O publicitário Marcos Valério Fernandes de Souza, pivô do escândalo do Mensalão, foi condenado a um ano de prisão em regime aberto por falsidade ideológica. Ele foi condenado pelo juiz Walter Luiz de Melo, da 4ª Vara Criminal do Fórum Lafayette, em Belo Horizonte, que converteu a pena em multa de dois salários mínimos e prestação de serviços comunitários.
Ele foi denunciado pelo Ministério Público acusado de usar notas fiscais frias para simular negociação com uma empresa prestadora de serviços. A agência do publicitário, segundo o Ministério Público, pagava entre 3% e 4% do valor das notas.

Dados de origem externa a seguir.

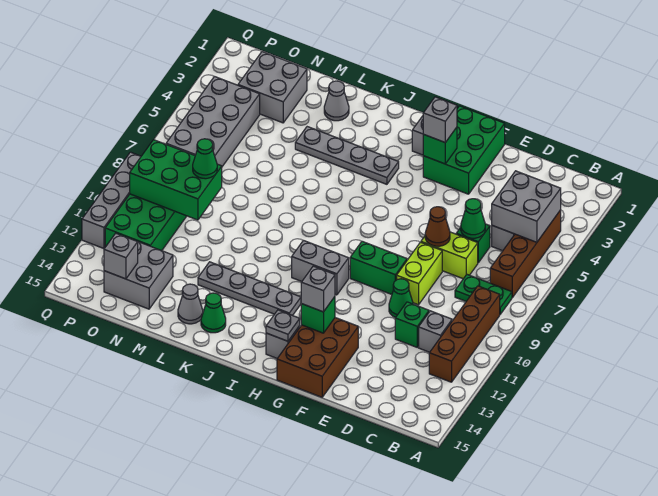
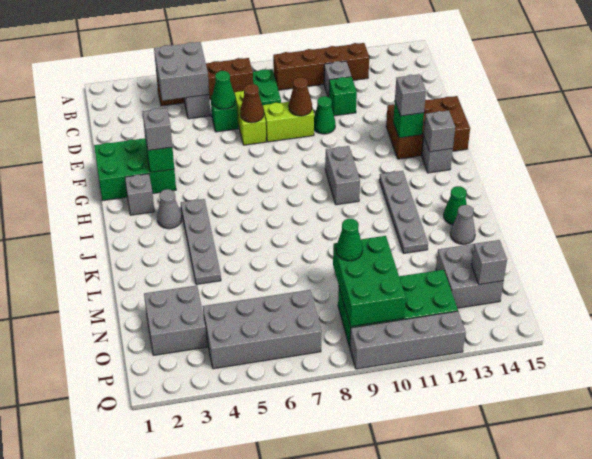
none -> brown 1x1 cone [289,77,312,116]
green 1x2 brick [350,241,407,294] -> none
grey 1x1 plate [266,310,300,341] -> grey 1x1 brick [424,110,455,152]
grey 1x1 cone [324,81,349,121] -> grey 1x1 cone moved to [157,189,182,229]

Além de Valério, também foram denunciados a secretária Andréia Cristina da Silva e outras cinco pessoas – incluindo dois sócios do publicitário. Cinco acusados aceitaram acordo com a Justiça para extinguir o processo e o único que recebeu pena foi Valério.
Isto porque a secretária foi absolvida já que, segundo o magistrado, apesar de negociar as notas fiscais, ela apenas cumpria ordens do chefe. A defesa do publicitário, por sua vez, alegou que sua empresa recolhia impostos com base em lucro presumido e não haveria interesse em fraudar despesas para abatimento de impostos, além de que não haveria provas do envolvimento de Valério.
O juiz Walter Luiz não acatou a tese e afirmou que tanto os documentos fiscais quanto o depoimento das testemunhas ouvidas no processo comprovam o crime. Para o magistrado, ficou comprovado também que ele era o diretor administrativo e financeiro da empresa e, portanto, responsável pelas decisões em relação às notas fiscais.